Wilson wants to return to mayoral ballot as an independent

2012-12-26T18:41:00Z Wilson wants to return to mayoral ballot as an independentGregory Tejeda Times Correspondent nwitimes.com
December 26, 2012 6:41 pm  • 

CALUMET CITY | Mayoral hopeful Brian Wilson – who last week dropped out of the Feb. 26 Democratic primary – said Wednesday he still plans to seek the top municipal post as a political independent.

Wilson filed a new set of nominating petitions with the city clerk’s office to run independent of any political party in the April 9 general election.

The deadline was 5 p.m. Wednesday for any candidate seeking to run as an independent in April, and Mayor Michelle Markiewicz Qualkinbush confirmed Wilson met the deadline, although she said she had not yet looked at his new set of petitions.

Wilson, currently 4th Ward alderman, had filed petitions to run in the Democratic primary directly against Qualkinbush. But he withdrew those petitions Friday, just before the city’s Electoral Board was prepared to remove his campaign from the ballot.

An objector’s petition obtained by The Times and filed with the Electoral Board contends that Wilson is ineligible to run for office in next year’s elections. The petition states he did not disclose his former employment as a police dispatcher in Burnham on his ethics statements, did not refund payments he received for City Council meetings at which he was absent, and he failed to pay real estate transfer taxes for properties he owns on 164th Street and Paxton Avenue.

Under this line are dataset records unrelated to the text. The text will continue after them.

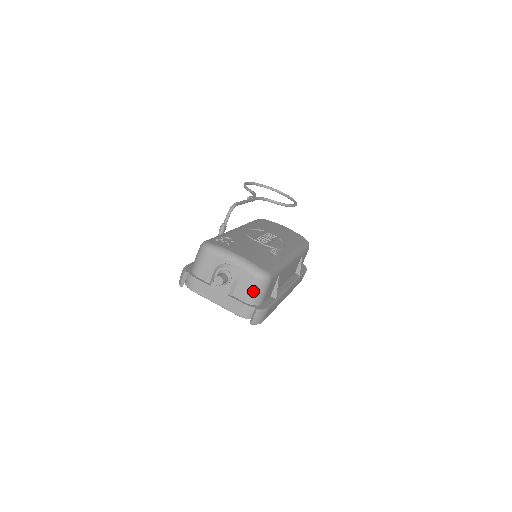
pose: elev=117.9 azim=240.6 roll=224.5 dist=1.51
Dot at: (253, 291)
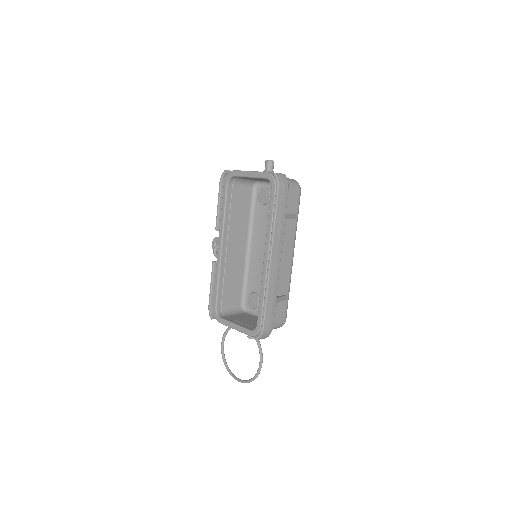
Dot at: (287, 179)
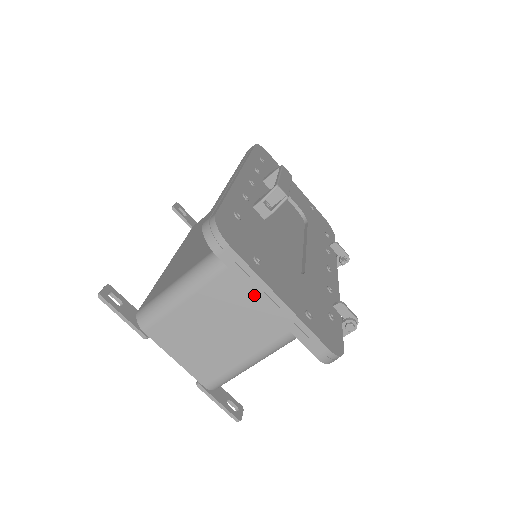
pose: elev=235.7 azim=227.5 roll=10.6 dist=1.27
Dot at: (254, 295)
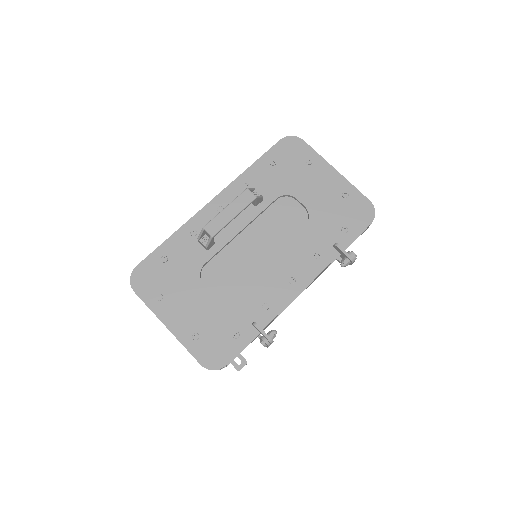
Dot at: occluded
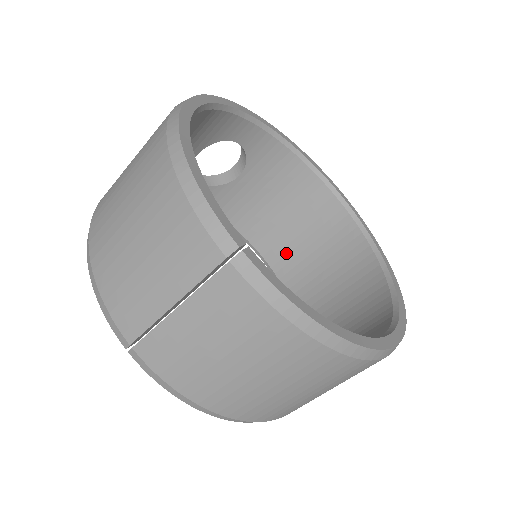
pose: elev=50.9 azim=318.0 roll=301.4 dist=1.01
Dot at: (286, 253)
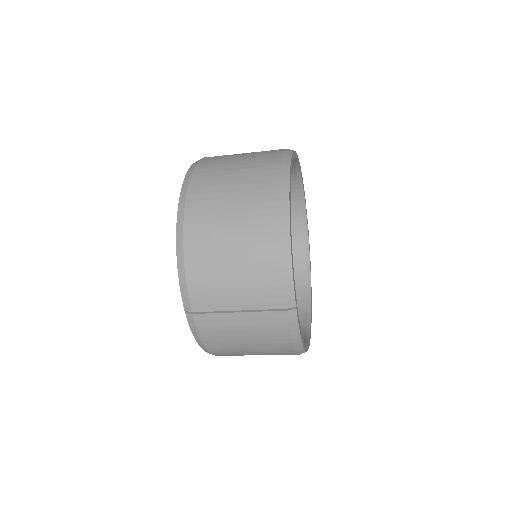
Dot at: occluded
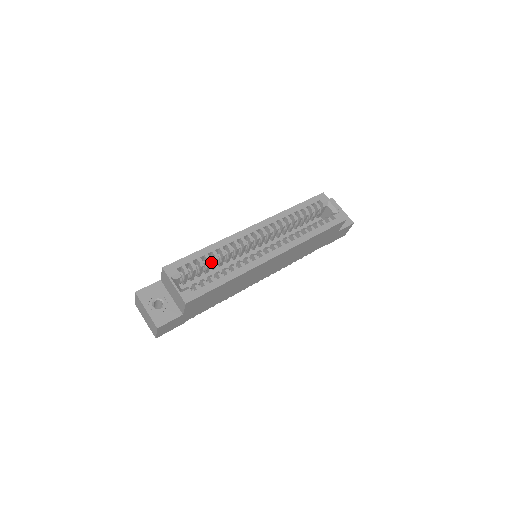
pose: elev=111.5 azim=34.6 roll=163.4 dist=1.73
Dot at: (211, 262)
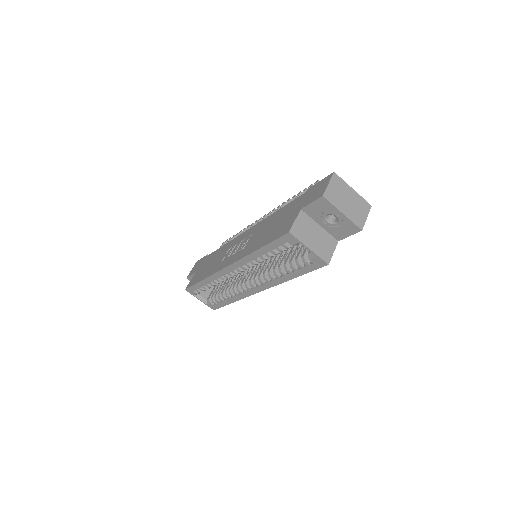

Qualkinbush said Wednesday that Wilson has since paid some money to city government, although she would not say how much money or what the payments were for. Wilson also did not elaborate on the payments.

Although a challenge still could be filed to Wilson’s new nominating petitions, he said Wednesday he thinks he will be on the April ballot to run against Qualkinbush.

Wilson also said it is important for there to be a challenger to Qualkinbush in the 2013 election cycle. In 2009, Qualkinbush only faced a write-in campaign challenge. He said that allowed the mayor to boost her salary and benefits, which will go into effect May 1, when the new term begins.

“That’s what happens when there’s no opposition on the ballot and that’s why I decided to run as an independent to avoid a costly legal fight for the Democratic Party nomination and to run as an independent alternative to ‘business as usual,'” Wilson said.

By running an independent campaign, Wilson bypasses the primary, which now is down to Qualkinbush and Victor Green, although supporters of the incumbent mayor are challenging Green’s ballot spot as well.

Qualkinbush said she thinks Wilson is adding to the city’s legal expenses with his new nominating petitions. “If he had done it right the first time, Brian would have got on the ballot and we wouldn’t be going through any of this,” she said.

Green questioned the legality of Wilson’s move, while adding he expects the February Democratic primary to be the significant election.

“My opinion is that I am the only viable candidate who can make a difference and represent the values of the people,” said Green, who has never held elective office but lost a bid for city treasurer in 2009.

Keith Speaks, head of the Hammond-based Neighborhoods Inc., a group that has received municipal contracts, said this year's election process with challenges to nominating petitions does not reflect well upon Calumet City.

“It’s very interesting the way the Electoral Board process plays out in Calumet City,” he said.